• _Extracted material_
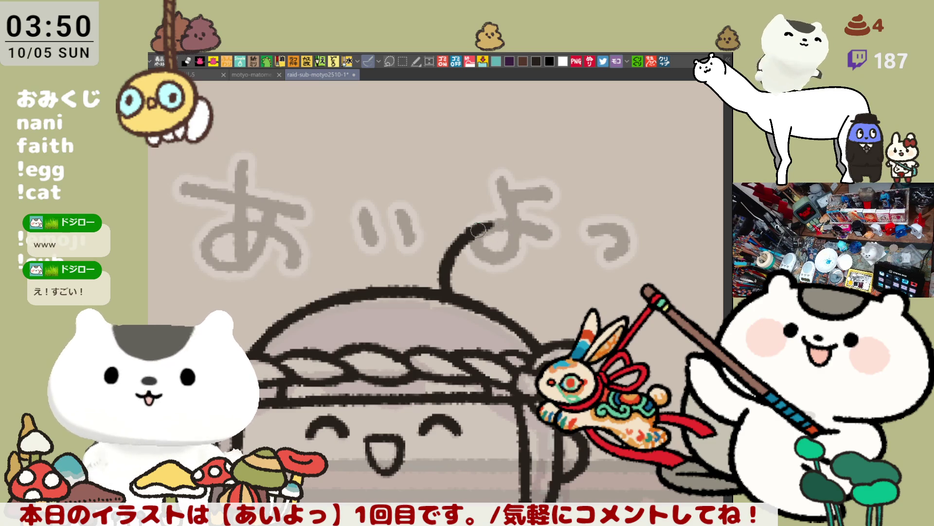
drag(478, 229, 555, 224)
key(ctrl+z)
drag(479, 228, 559, 229)
key(ctrl+z)
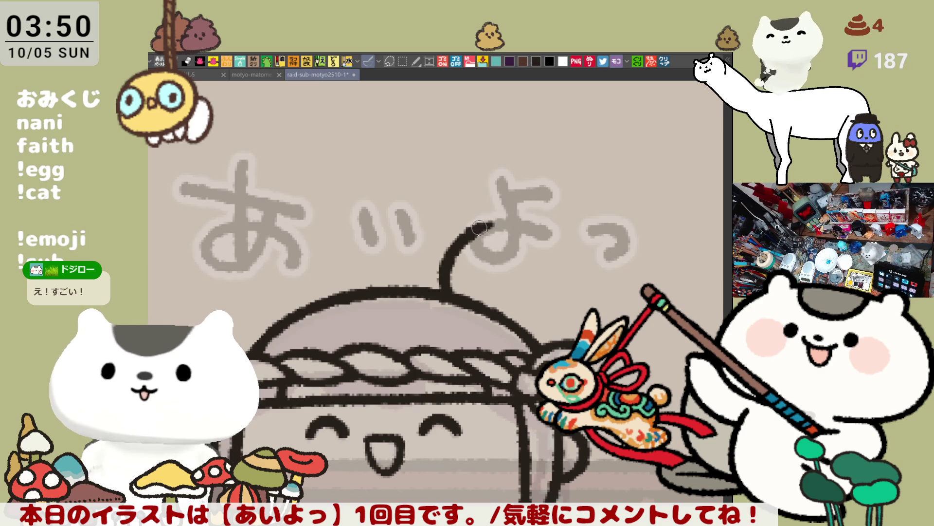
drag(480, 228, 567, 238)
key(ctrl+z)
drag(474, 227, 567, 240)
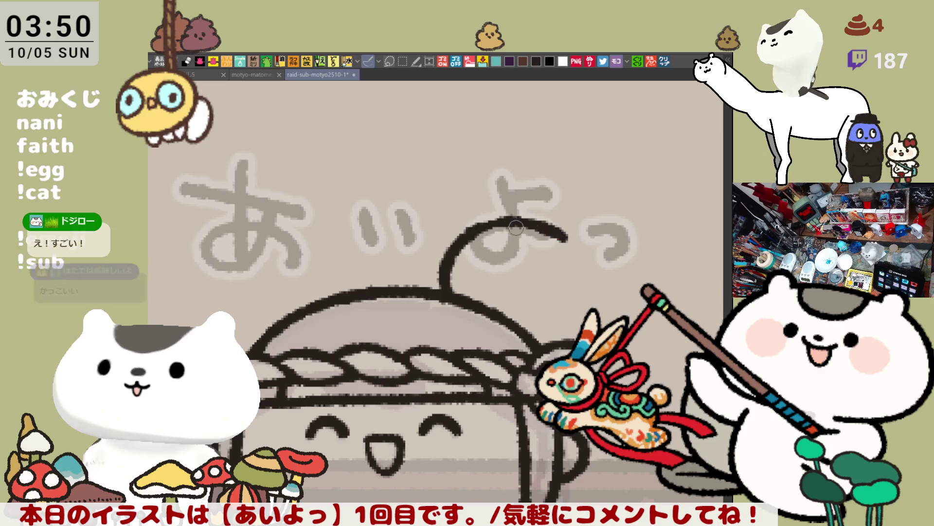
key(ctrl+z)
drag(476, 227, 567, 238)
key(ctrl+z)
mouse_move(474, 228)
mouse_down()
mouse_move(530, 223)
mouse_move(567, 238)
mouse_up()
key(ctrl+z)
drag(475, 228, 567, 240)
key(ctrl+z)
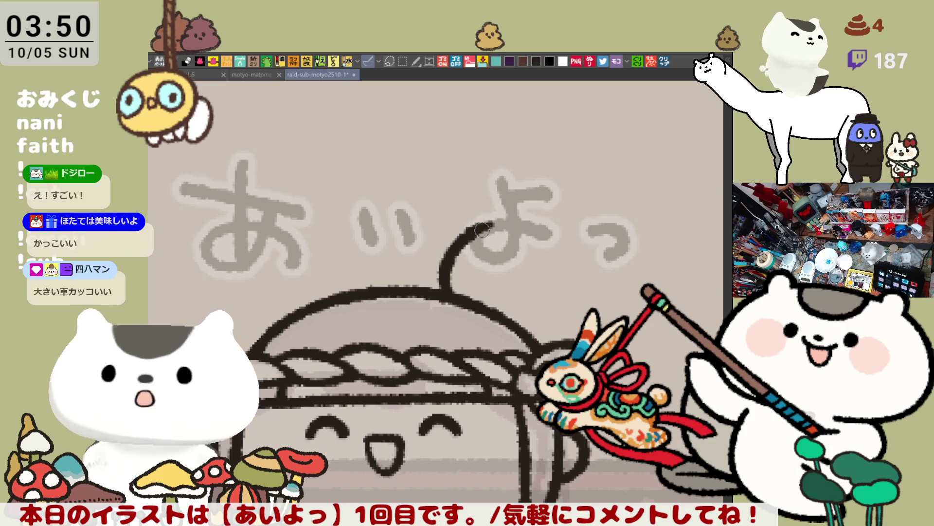
drag(482, 230, 560, 240)
key(ctrl+z)
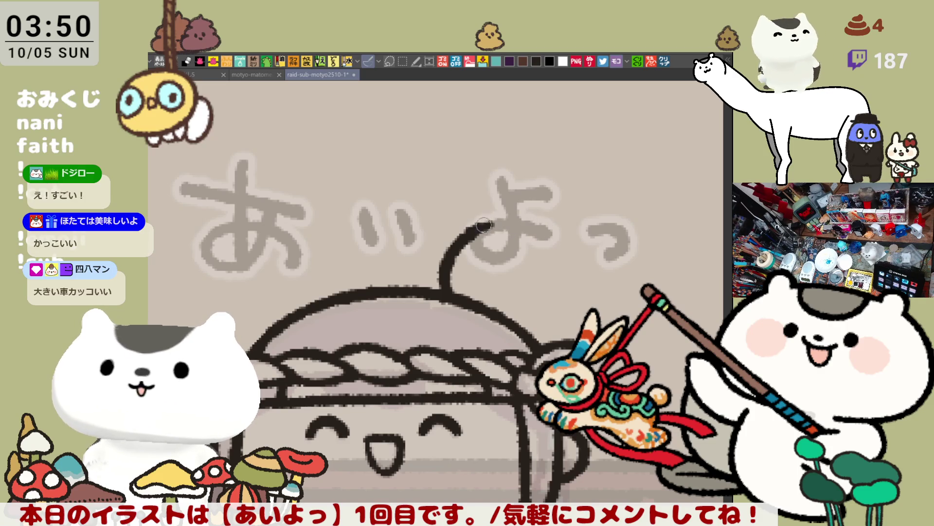
mouse_move(483, 225)
mouse_down()
mouse_move(572, 243)
mouse_move(552, 228)
mouse_move(584, 262)
mouse_move(589, 292)
mouse_up()
key(ctrl+z)
- Try extending the bun arc down past the lettering, then mirror the canvas view
key(ctrl+z)
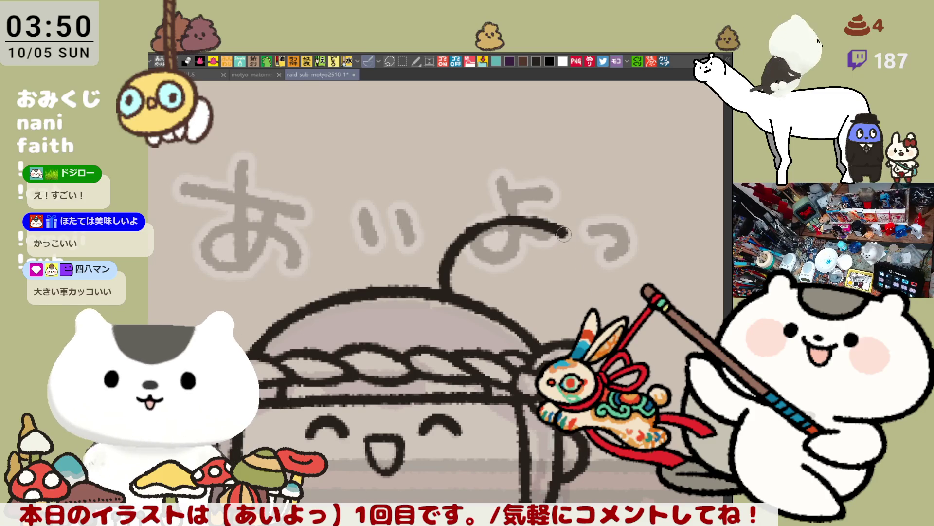
drag(563, 234, 587, 319)
key(ctrl+z)
mouse_move(552, 224)
mouse_down()
mouse_move(588, 311)
mouse_move(582, 326)
mouse_move(601, 299)
mouse_move(589, 314)
mouse_up()
key(ctrl+z)
key(ctrl+z)
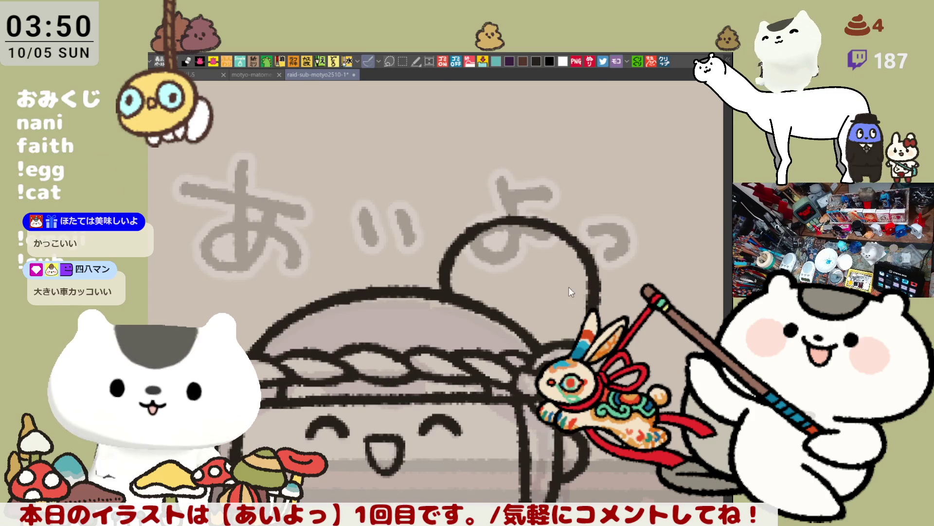
key(h)
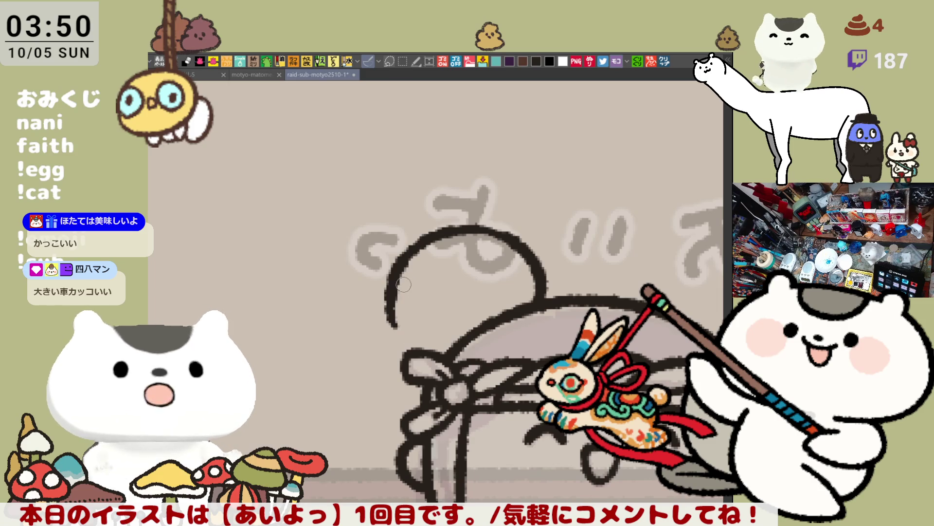
- Close the bun circle along its lower-left side and touch up its lower edges
mouse_move(390, 311)
mouse_down()
mouse_move(428, 352)
mouse_move(449, 350)
mouse_up()
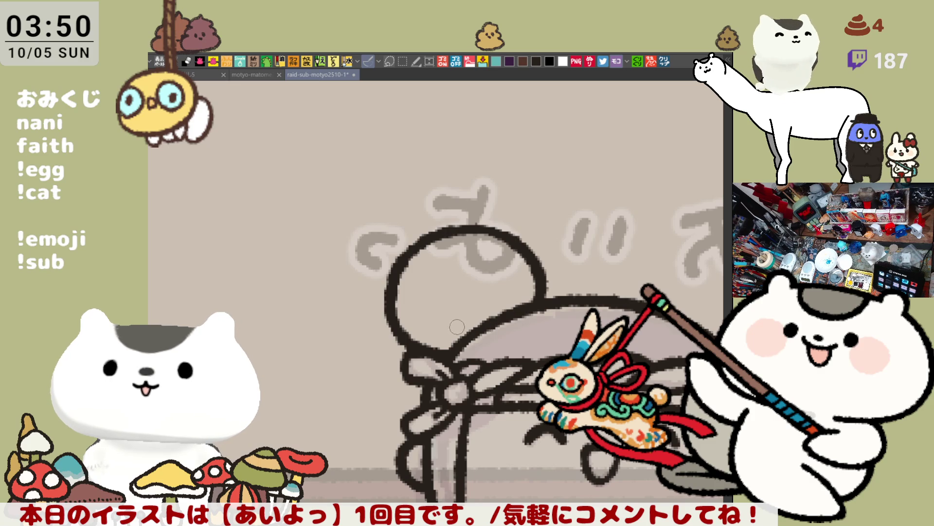
mouse_move(456, 327)
mouse_down()
mouse_move(467, 333)
mouse_move(506, 305)
mouse_up()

• _Exercise instructions_
Search the entries for "drag" and show every line that has it.

• _Written solution_
drag(478, 229, 555, 224)
drag(479, 228, 559, 229)
drag(480, 228, 567, 238)
drag(474, 227, 567, 240)
drag(476, 227, 567, 238)
drag(475, 228, 567, 240)
drag(482, 230, 560, 240)
drag(563, 234, 587, 319)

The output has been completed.